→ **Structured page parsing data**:
::::::::

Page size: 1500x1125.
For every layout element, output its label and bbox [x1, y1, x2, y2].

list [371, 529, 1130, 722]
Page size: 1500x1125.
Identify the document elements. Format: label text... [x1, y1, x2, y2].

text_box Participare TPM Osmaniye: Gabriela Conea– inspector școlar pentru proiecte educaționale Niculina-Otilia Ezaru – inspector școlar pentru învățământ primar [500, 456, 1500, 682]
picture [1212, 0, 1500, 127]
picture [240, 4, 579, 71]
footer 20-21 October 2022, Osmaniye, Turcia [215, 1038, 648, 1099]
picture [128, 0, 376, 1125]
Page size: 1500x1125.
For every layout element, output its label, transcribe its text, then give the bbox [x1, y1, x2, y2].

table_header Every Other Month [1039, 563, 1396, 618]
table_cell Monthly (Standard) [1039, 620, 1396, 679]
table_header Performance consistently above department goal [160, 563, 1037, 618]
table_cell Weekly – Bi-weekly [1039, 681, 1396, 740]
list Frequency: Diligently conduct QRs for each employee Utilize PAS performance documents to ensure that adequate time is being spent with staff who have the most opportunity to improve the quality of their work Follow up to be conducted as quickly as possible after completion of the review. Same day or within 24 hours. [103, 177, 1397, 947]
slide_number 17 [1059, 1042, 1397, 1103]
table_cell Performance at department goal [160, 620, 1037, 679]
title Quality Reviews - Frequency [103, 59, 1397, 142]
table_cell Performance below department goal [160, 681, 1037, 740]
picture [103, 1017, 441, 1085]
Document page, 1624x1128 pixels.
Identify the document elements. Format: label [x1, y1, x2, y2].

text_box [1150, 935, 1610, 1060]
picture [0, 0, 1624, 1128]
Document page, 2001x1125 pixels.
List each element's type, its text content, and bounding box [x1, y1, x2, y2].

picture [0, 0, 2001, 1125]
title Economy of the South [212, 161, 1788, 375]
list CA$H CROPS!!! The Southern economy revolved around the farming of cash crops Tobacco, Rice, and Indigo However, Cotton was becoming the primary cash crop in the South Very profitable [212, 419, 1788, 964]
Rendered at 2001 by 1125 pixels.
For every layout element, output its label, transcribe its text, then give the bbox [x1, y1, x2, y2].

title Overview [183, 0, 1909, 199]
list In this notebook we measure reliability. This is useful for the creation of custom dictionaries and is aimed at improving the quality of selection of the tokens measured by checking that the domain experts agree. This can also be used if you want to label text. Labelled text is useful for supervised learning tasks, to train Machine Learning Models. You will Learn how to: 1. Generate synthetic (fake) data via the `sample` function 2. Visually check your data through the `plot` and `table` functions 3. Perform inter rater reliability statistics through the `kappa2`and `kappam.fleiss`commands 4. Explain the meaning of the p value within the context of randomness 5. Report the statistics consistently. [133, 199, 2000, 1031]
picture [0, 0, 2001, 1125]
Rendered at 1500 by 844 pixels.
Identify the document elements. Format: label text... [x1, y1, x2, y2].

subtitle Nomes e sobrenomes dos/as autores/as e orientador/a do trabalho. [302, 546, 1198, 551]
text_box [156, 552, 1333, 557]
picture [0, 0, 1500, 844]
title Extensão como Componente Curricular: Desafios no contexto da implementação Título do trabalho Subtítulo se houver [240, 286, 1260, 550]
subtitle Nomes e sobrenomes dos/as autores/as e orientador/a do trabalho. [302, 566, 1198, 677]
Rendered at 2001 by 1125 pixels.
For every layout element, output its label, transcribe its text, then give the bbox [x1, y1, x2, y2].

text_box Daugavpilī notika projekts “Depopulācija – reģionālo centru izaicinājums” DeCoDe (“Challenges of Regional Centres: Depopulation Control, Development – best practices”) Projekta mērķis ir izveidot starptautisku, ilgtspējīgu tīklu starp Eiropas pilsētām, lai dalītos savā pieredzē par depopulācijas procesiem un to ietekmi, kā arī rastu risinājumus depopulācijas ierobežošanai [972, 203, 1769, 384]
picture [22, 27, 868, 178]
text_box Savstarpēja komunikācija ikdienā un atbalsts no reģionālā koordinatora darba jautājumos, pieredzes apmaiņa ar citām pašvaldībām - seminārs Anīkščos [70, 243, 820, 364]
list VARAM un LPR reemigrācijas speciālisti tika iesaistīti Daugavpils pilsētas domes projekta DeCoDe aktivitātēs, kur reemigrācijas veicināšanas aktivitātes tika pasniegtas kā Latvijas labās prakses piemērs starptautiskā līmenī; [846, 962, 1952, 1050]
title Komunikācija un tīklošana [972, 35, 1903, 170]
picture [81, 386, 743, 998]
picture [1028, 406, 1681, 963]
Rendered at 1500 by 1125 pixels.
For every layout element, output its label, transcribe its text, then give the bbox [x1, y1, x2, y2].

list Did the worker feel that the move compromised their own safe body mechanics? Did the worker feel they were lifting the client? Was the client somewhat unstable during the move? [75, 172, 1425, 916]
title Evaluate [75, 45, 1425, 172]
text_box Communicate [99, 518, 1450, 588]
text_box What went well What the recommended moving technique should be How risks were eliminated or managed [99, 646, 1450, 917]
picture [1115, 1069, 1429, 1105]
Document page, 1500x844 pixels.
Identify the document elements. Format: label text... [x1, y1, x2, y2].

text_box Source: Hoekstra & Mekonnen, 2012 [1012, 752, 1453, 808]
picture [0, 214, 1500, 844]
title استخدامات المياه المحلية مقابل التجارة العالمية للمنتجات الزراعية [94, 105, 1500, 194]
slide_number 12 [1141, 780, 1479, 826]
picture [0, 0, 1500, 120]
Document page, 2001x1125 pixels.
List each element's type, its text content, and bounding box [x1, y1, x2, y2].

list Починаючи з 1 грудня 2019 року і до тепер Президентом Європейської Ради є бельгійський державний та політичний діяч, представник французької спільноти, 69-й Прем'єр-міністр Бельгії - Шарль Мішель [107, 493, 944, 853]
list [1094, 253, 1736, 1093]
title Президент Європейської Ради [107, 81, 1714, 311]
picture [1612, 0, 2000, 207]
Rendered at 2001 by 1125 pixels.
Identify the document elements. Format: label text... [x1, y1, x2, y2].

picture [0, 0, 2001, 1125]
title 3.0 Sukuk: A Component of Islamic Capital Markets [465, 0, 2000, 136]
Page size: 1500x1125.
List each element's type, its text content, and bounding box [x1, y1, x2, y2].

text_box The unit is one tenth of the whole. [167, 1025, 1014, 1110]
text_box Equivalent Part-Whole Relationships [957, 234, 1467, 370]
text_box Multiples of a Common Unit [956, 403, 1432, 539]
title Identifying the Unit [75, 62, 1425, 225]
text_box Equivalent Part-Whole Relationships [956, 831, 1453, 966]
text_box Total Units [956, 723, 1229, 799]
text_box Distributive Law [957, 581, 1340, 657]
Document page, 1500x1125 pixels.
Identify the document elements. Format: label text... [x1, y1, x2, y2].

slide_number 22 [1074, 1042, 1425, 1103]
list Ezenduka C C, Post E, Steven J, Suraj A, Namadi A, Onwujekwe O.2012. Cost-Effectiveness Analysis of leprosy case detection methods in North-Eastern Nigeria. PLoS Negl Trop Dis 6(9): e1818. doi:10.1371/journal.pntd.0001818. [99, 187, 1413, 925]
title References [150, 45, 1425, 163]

::::::::

Every line from the data above that contains "pixels" must appear in the answer.

→ **PROBLEM SOLUTION**:
Document page, 1624x1128 pixels.
Document page, 2001x1125 pixels.
Rendered at 2001 by 1125 pixels.
Rendered at 1500 by 844 pixels.
Rendered at 2001 by 1125 pixels.
Rendered at 1500 by 1125 pixels.
Document page, 1500x844 pixels.
Document page, 2001x1125 pixels.
Rendered at 2001 by 1125 pixels.
Document page, 1500x1125 pixels.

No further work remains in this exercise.